(DATA EXCERPTS)

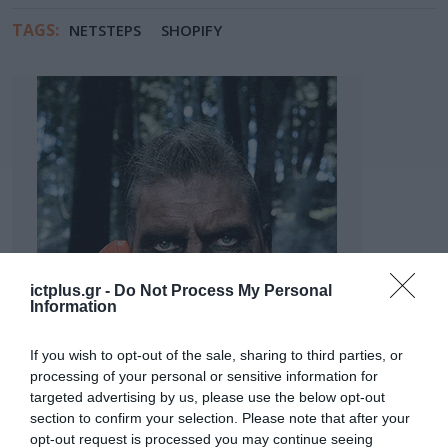
TAGS:
NETSTEPS
SHOPIFY
ictplus.gr -
Do Not Process My Personal
Information
If you wish to opt-out of the sale, sharing to third parties, or
processing of your personal or sensitive information for
targeted advertising by us, please use the below opt-out
section to confirm your selection. Please note that after your
opt-out request is processed you may continue seeing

(End DATA EXCERPTS)

* [EXERCISE] Please find every line in the records above that holds the word "your" and copy it.

* [EXERCISE SOLUTION]
processing of your personal or sensitive information for
section to confirm your selection. Please note that after your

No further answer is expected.